1. Peningkatan sekresi sebum
Acne biasanya mulai timbul pada masa pubertas pada waktu kelenjar
sebasea membesar dan mengeluarkan sebum lebih banyak dari sebelumnya.
Terdapat korelasi antara keparahan acne dengan produksi sebum.
Pertumbuhan kelenjar sebasea dan produksi sebum berada di bawah pengaruh
hormon androgen. Pada penderita acne terdapat peningkatan konversi hormon
androgen yang normal beredar dalam darah (testoteron) ke bentuk metabolit
yang lebih aktif (5>alfa dehidrotestoteron).
Hormon ini mengikat reseptor androgen di sitoplasma dan akhirnya
menyebabkan proliferasi sel penghasil sebum.

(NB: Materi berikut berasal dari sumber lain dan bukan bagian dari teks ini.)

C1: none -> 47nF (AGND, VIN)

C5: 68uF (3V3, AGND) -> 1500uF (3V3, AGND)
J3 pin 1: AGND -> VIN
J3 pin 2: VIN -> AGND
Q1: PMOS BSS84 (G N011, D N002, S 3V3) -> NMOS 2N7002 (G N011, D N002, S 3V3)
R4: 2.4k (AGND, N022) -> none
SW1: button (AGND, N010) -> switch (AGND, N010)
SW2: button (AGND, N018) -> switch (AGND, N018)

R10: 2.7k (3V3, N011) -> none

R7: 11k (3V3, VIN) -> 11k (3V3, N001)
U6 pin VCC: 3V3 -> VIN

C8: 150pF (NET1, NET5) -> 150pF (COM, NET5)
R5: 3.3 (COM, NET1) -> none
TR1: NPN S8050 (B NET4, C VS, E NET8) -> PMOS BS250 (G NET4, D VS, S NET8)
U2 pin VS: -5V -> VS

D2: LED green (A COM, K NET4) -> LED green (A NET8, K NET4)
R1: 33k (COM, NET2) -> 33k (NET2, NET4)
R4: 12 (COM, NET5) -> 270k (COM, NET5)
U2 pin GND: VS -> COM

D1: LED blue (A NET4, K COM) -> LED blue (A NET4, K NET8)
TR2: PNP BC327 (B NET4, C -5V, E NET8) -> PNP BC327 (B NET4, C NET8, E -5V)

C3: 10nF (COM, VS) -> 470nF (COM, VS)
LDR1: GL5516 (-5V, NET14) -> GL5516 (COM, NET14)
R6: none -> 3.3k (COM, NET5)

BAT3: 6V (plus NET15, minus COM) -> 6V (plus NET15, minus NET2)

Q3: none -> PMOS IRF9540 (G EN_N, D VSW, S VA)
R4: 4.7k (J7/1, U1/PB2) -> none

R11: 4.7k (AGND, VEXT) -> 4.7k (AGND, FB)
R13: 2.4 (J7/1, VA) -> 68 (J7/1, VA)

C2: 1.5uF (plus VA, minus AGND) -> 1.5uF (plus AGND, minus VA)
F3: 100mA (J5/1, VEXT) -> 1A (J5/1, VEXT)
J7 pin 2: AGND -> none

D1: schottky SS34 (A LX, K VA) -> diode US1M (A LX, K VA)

Meningkatnya produksi sebum
pada penderita acne disebabkan oleh respon organ akhir yang berlebihan (end-
organ hyperresponse) pada kelenjar sebasea terhadap kadar normal androgen
dalam darah, sehingga terjadi peningkatan unsur komedogenik dan
inflamatogenik sebagai penyebab terjadinya acne. Terbukti bahwa pada
kebanyakan penderita, lesi acne hanya ditemukan di beberapa tempat yang
kaya akan kelenjar sebasea.

Gambar. 1. Patogenesis Akne: a) Hiperkeratosis primer b) Komedo c)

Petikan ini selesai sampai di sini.